Perhaps it is easy for HMRC to request info from Clubs HO but a pain for them to try to track a few farmers, so why would some of these small units bother to get involved with HO? Forget the moralaties.


----------



## cabby (May 14, 2005)

As a matter of interest Geoff, should that not read Morality and not Moralities.
I believe that this includes plural.
I could be wrong so I would welcome to be corrected.

cabby


----------



## aldra (Jul 2, 2009)

Cabby
There you go again:surprise::frown2::smile2:>

Sandra


----------



## cabby (May 14, 2005)

Go again where Sandra, I never moved.honest.00


cabby

edit, Geoff, Taken the time to look it up and have to admit I was incorrect.


----------



## nicholsong (May 26, 2009)

cabby said:


> As a matter of interest Geoff, should that not read Morality and not Moralities.
> I believe that this includes plural.
> I could be wrong so I would welcome to be corrected.
> 
> cabby


You might be right in that the noun could be collective or pluralistic. I do not have my Oxford Dictionary to hand - I keep it in the MH for encounters with other itinerant pedants.

However, could you please explain the need for upper case 'M' in your question?

If two cultures have entirely different moral systems can both their ethical ideals be described under a single word 'morality' or does one have to resort to long phraseology of e.g 'The morality of the X ....culture' and the 'morality of the Y.....culture'? Would it be more efficient linguistically to describe it as two 'moralities'? or would you prefer 'ethicsities'?

Of course we are now getting into the distinction between ethics and morals, which has kept philosphers, ancient and modern, in work, paid and unpaid, for centuries. As it has linguists, to tortuously explain/unexplain the language of the former.
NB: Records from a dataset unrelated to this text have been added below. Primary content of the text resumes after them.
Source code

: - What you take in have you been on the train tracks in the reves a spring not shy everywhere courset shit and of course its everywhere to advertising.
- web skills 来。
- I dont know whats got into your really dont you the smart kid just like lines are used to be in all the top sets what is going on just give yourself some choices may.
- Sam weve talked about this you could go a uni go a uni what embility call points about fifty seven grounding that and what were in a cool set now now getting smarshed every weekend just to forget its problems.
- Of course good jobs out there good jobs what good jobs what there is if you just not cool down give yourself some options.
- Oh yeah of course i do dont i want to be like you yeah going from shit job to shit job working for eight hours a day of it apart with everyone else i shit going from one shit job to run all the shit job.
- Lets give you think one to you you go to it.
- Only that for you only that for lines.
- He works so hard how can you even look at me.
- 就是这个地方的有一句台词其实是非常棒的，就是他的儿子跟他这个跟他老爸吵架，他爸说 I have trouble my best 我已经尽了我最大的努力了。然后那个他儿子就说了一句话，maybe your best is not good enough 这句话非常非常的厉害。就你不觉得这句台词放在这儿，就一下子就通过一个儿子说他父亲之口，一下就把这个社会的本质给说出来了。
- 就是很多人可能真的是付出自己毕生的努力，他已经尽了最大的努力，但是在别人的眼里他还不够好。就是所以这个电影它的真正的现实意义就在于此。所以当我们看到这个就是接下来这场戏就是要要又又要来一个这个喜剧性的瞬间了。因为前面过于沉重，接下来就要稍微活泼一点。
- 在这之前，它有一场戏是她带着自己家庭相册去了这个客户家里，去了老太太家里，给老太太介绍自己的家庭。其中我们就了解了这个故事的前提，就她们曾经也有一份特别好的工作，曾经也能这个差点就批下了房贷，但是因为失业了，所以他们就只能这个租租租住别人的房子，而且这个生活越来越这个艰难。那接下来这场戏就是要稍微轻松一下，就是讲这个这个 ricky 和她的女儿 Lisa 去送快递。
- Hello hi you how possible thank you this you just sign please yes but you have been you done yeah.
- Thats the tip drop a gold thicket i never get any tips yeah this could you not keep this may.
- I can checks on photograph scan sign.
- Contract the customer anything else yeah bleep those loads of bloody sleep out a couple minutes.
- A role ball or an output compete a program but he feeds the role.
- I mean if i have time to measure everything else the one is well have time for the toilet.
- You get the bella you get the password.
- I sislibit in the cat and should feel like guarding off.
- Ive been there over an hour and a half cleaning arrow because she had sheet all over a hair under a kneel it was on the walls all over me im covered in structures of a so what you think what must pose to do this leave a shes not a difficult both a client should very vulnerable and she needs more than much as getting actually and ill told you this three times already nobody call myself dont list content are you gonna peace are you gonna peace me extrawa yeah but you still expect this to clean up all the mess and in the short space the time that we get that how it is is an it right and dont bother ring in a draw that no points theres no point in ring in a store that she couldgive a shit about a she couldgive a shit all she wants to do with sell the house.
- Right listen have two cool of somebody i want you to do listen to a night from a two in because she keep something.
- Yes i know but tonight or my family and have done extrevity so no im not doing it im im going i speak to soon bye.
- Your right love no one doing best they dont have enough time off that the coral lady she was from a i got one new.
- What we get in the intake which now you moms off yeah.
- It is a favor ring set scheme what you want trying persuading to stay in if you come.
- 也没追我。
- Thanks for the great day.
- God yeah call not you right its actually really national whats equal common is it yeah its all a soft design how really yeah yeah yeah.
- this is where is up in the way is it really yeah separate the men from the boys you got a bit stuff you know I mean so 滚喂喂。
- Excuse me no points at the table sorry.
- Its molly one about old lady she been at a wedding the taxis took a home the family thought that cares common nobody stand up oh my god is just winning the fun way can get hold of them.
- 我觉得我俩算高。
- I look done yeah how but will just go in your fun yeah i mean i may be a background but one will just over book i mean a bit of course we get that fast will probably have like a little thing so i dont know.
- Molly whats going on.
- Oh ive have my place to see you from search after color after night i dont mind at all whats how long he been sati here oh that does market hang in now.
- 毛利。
Which leads us back to my use of the word 'moralities'.

Circular discussions are so comfortable, since they never lead us off into unknown territory, do you not think, or surmise, or philosophise?

And a Goodnight to all my reader.

Geoff


----------



## cabby (May 14, 2005)

Just a simple typo Geoff. But In a roundabout route you could be correct in your assumption. However I would call morals a code of conduct and ethics a code of principle. 

cabby


----------



## emjaiuk (Jun 3, 2005)

If this is a discussion about 5 van sites rather than the use of the english language, I seem to remember a very detailed discussion on F u n on this subject. Some of the things that I seem to remember were that the exemption scheme by which authorised organisations can set up 5 UNIT sites wasn't run by the DoE by another rural/ agricultural type of gov. dept. The other point which struck me as a way to UK aires is that the Motor Caravaners Club is an authorised organisation


Malcolm


----------